This gives us \[ \frac{1}{\hat\lambda} = \bar x \quad \Rightarrow \quad \hat \lambda = \bar x ^{-1} = \frac{4}{13}.\]
Example 2 - Gamma Distribution.
Suppose instead that we had a two parameter model for our data generating process, such as the gamma distribution. In this case, we proceed in much the same way, but to estimate the two parameters of this model we must equate the first two moments of the sample and the model, and then solve those equations simultaneously.
If \(Y_1, \ldots, Y_n \overset{\text{i.i.d.}}{\sim} \text{Gamma}(\alpha, \beta)\), then
\[f_X(x) = \frac{\beta ^ \alpha}{\Gamma(\alpha)} x^{\alpha - 1} \exp{-\beta x} \mathbb{I}[x > 0].\]
We can calculate the first two moments of the gamma distribution directly using this probability density function. Alternatively, we might obtain these using the known closed forms for the mean and variance of a Gamma random variable:
\[\mu_1 = \mathbb{E}[Y] = \frac{\alpha}{\beta};\]
\[\begin{align*}
\mu_2 = \mathbb{E}[Y^2] &= \text{Var}(Y) + \mathbb{E}[Y]^2 \\
&= \frac{\alpha}{\beta^2} + \left(\frac{\alpha}{\beta}\right)^2 \\
&= \frac{\alpha + \alpha^2}{\beta^2}.
\end{align*}\]
Equating these to the sample moments we get the system of simultaneous equations that we need to solve:
\[\begin{equation}
\bar x = \frac{\alpha}{\beta} \quad \quad \frac{1}{n}\sum_{i=1}^{n} x_i^2 = \frac{\alpha + \alpha^2}{\beta^2}.
\end{equation}\]
Suppose \(\hat \alpha\) and \(\hat \beta\) satisfy both of these equations. By rearrangement of the first equation we can express \(\hat \alpha = \hat \beta \bar x\). Substituting this into the second equation we find that:
\[\begin{align*}
\frac{1}{n} \sum_{i=1}^{n} x_i ^2 = \frac{\hat \beta \bar x + (\hat \beta \bar x)^2}{\hat \beta^2}
\quad
\Rightarrow
\quad
\hat\beta = \frac{\bar x}{\sum_{i=1}^{n} x_i^2 - \bar x^2}.
\end{align*}\]
This can then be substituted back into the fist equation to find that
\[\hat \alpha = \frac{\bar x^2}{\sum_{i=1}^{n} x_i^2 - \bar x^2}.\]
And so, we have found the method of moments estimators \(\hat \alpha\) and \(\hat \beta\) for our two model parameters \(\alpha\) and \(\beta\).

### [Recorded information]
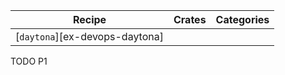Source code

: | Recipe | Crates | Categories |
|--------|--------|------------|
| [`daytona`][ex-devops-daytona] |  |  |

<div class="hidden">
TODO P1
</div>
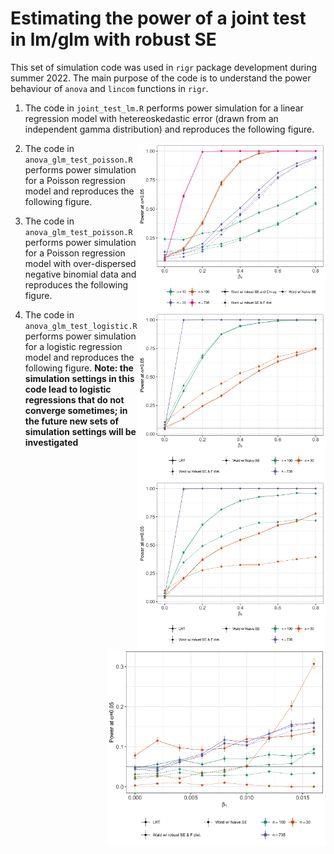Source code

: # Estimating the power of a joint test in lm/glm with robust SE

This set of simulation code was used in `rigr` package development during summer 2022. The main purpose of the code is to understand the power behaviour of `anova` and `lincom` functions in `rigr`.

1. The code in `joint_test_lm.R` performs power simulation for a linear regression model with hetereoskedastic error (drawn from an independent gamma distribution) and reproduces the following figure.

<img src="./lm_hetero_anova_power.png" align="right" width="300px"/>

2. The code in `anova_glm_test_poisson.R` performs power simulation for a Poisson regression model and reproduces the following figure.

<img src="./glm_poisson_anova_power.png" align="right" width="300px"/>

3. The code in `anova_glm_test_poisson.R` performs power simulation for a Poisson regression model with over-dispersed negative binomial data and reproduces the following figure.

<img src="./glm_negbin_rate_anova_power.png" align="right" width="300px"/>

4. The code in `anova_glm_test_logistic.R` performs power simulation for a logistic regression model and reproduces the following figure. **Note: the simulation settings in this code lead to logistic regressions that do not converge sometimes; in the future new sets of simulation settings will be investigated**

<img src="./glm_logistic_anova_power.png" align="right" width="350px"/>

### [Set of tasks]
1 > According to the gamma distribution passage, which moments of the sample and the model must be equated to estimate the model's two parameters?
2 > Copy the records word for word, starting at their very beginning and ending with the line that contains "This set of". Leave out the pictures.

### [List of solutions]
1 > The first two moments.

2 >
Source code

: | Recipe | Crates | Categories |
|--------|--------|------------|
| [`daytona`][ex-devops-daytona] |  |  |

<div class="hidden">
TODO P1
</div>
Source code

: # Estimating the power of a joint test in lm/glm with robust SE

This set of simulation code was used in `rigr` package development during summer 2022. The main purpose of the code is to understand the power behaviour of `anova` and `lincom` functions in `rigr`.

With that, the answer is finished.